### Recorded data

- - - - - - -

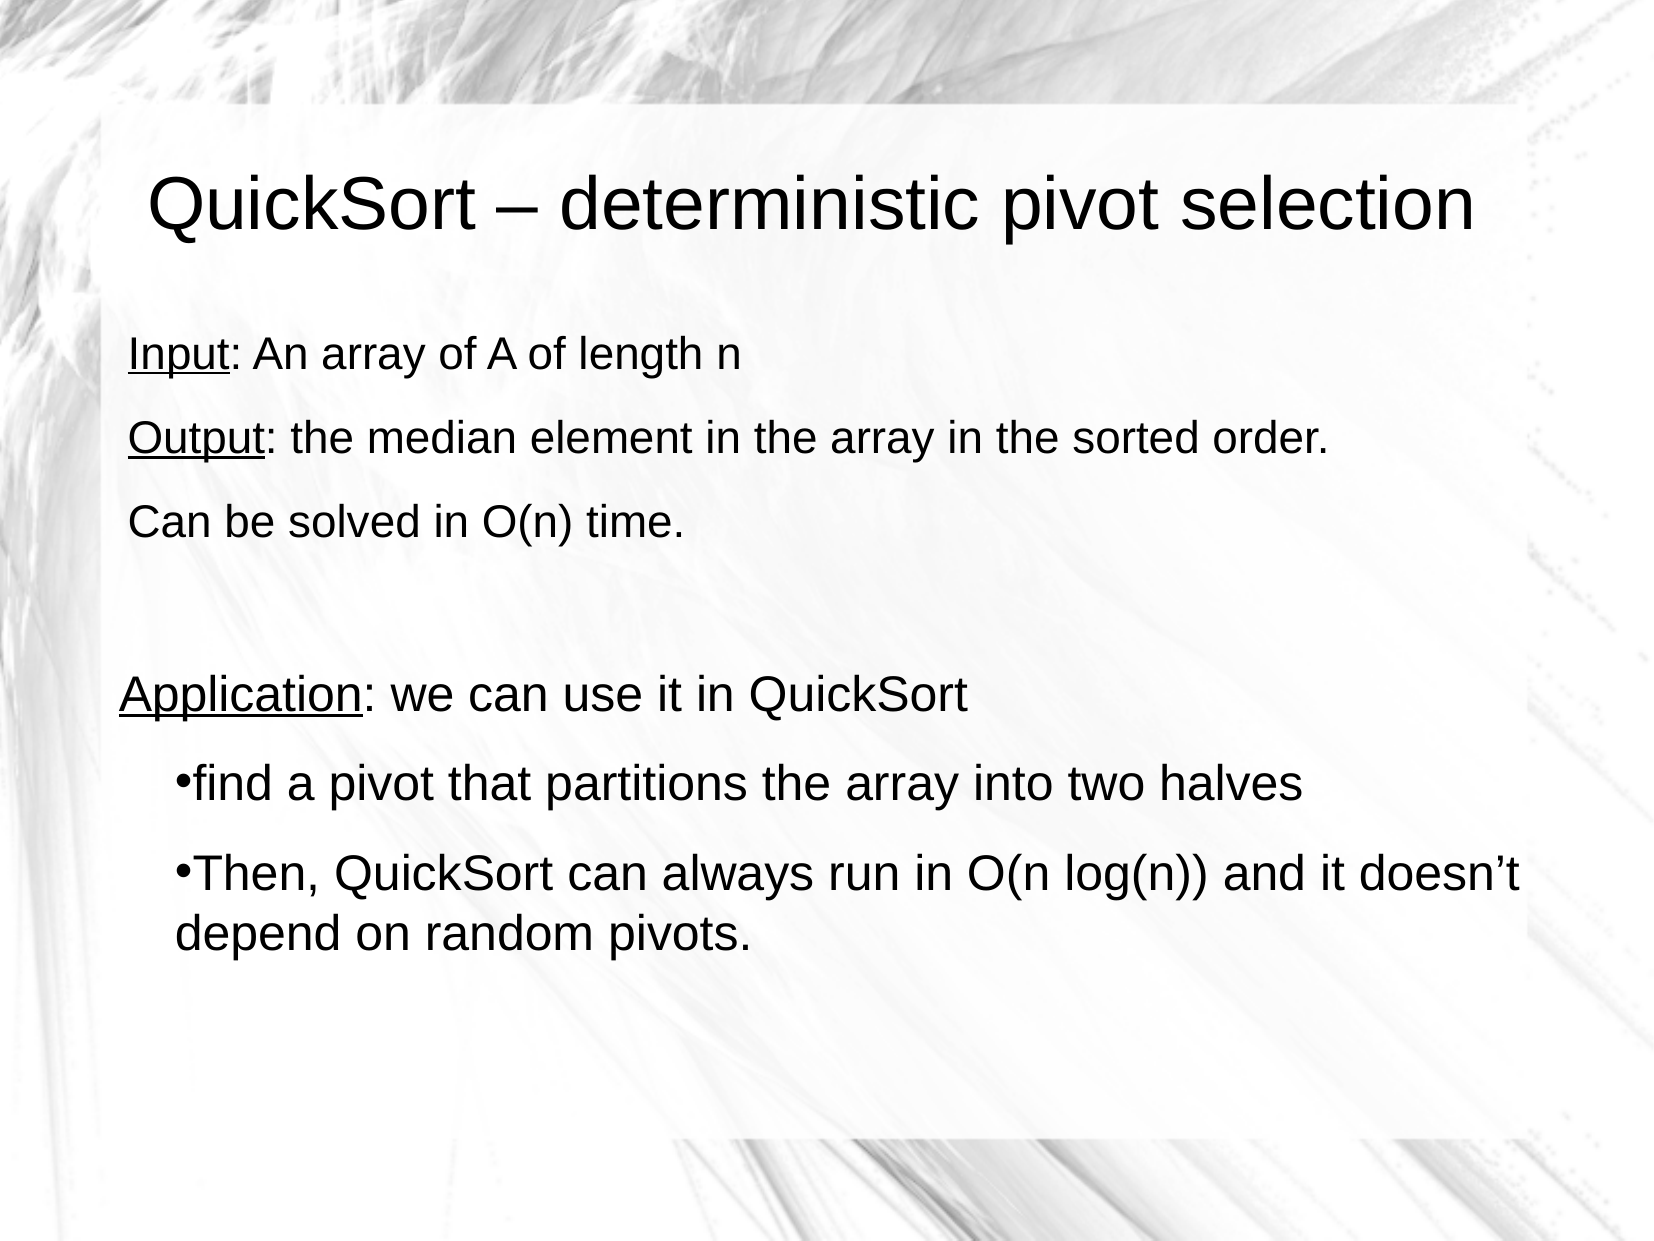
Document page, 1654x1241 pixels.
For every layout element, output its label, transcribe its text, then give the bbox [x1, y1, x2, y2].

picture [0, 0, 1654, 1241]
title QuickSort – deterministic pivot selection [118, 93, 1506, 299]
list Input: An array of A of length n Output: the median element in the array in the sorted order. Can be solved in O(n) time. Application: we can use it in QuickSort find a pivot that partitions the array into two halves Then, QuickSort can always run in O(n log(n)) and it doesn’t depend on random pivots. [118, 319, 1571, 1109]
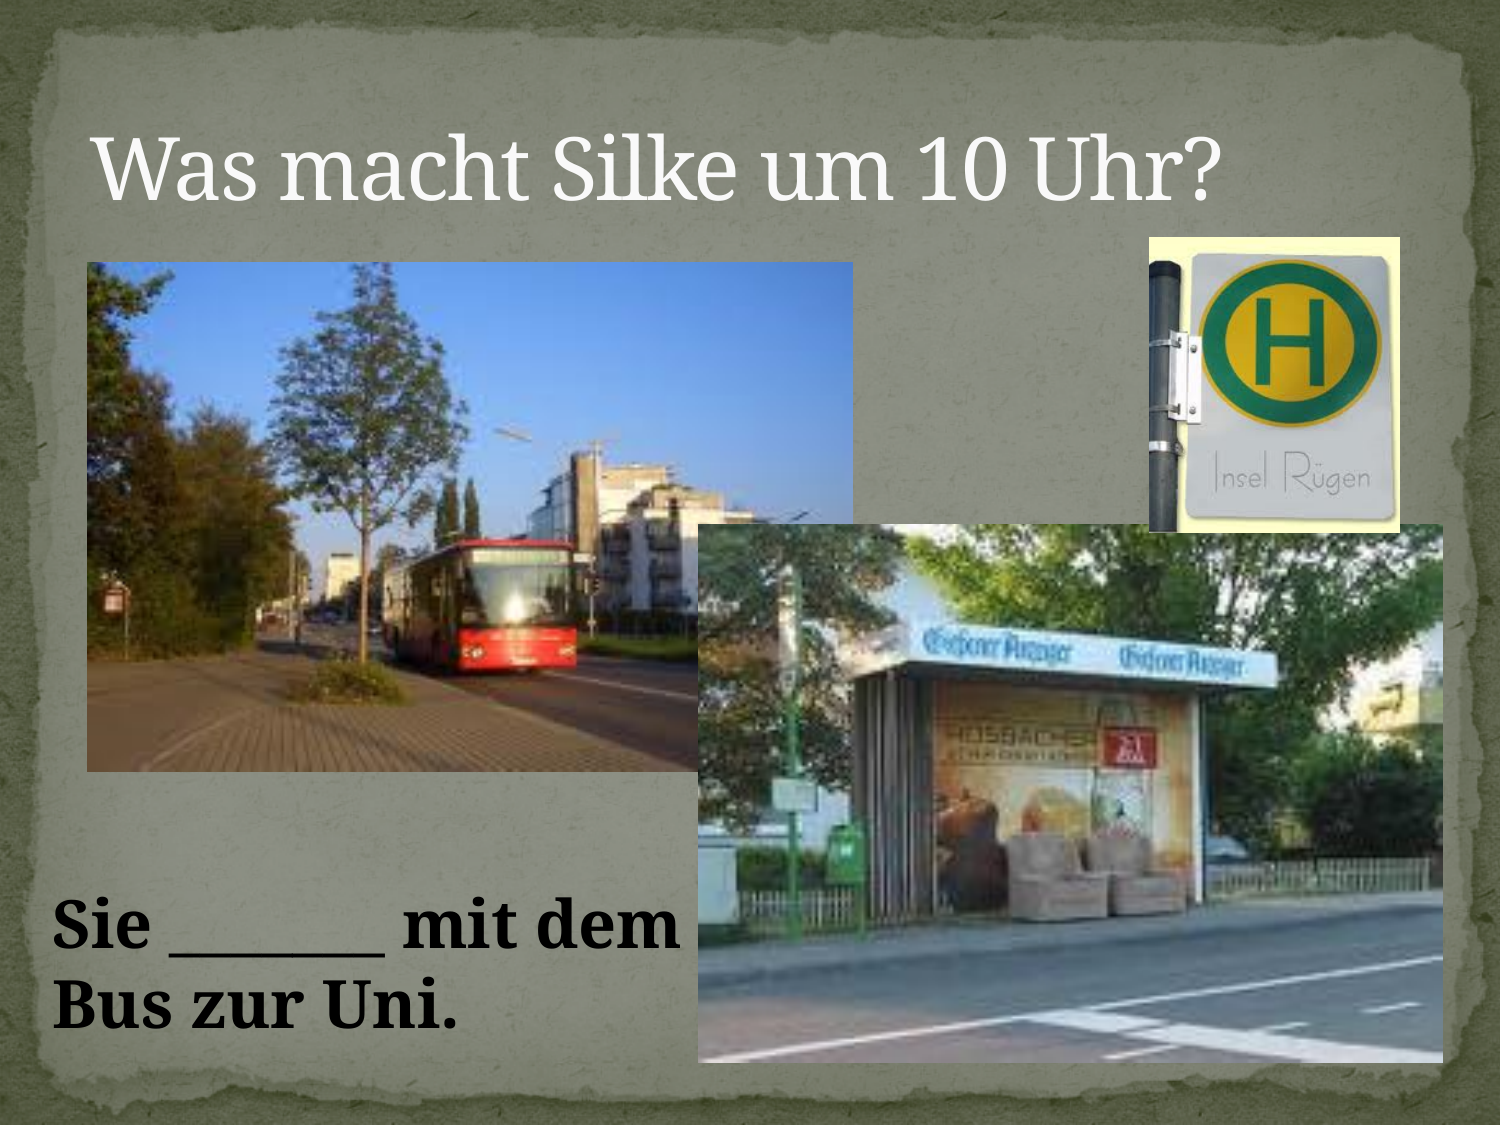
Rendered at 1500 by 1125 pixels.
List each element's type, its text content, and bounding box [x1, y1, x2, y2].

title Was macht Silke um 10 Uhr? [74, 24, 1425, 225]
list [90, 265, 852, 771]
picture [698, 237, 1443, 1063]
text_box Sie _______ mit dem Bus zur Uni. [37, 874, 687, 1050]
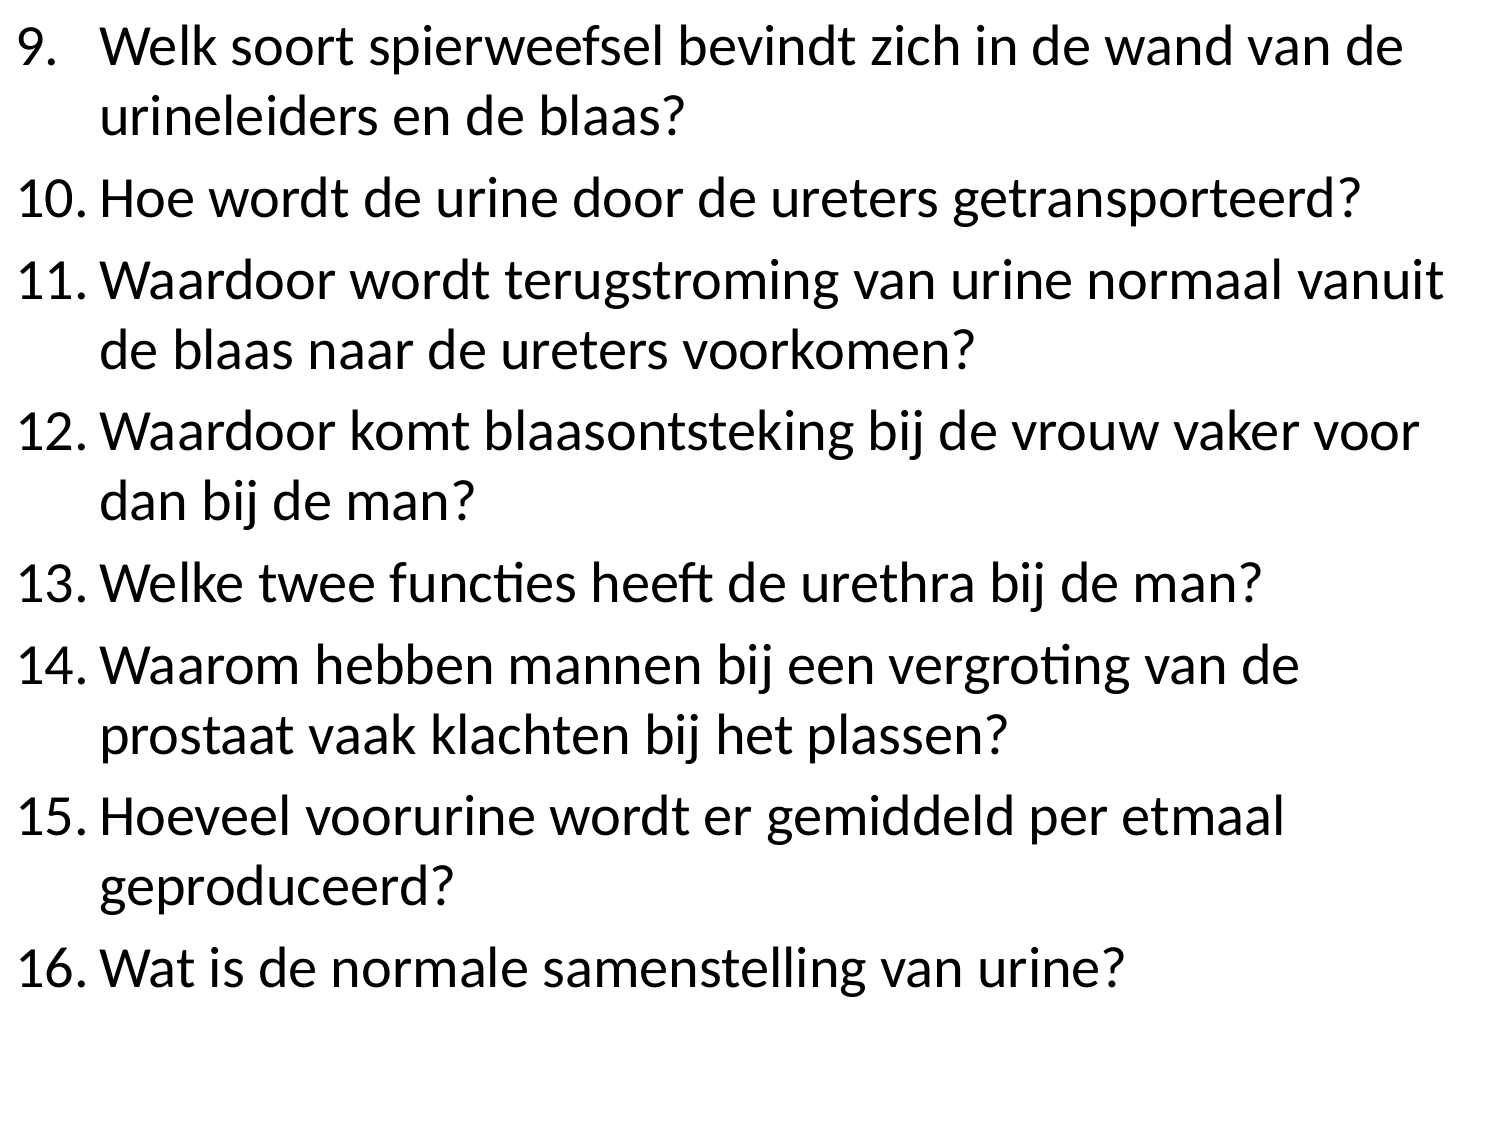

- - - - - - -

### Exercise prompt
The lines from the one containing "List each element's" through the last line of the records are what you should copy, word for word and nothing else, with pictures left out.

### Solution to this task
List each element's type, its text content, and bounding box [x1, y1, x2, y2].

title Was macht Silke um 10 Uhr? [74, 24, 1425, 225]
list [90, 265, 852, 771]
picture [698, 237, 1443, 1063]
text_box Sie _______ mit dem Bus zur Uni. [37, 874, 687, 1050]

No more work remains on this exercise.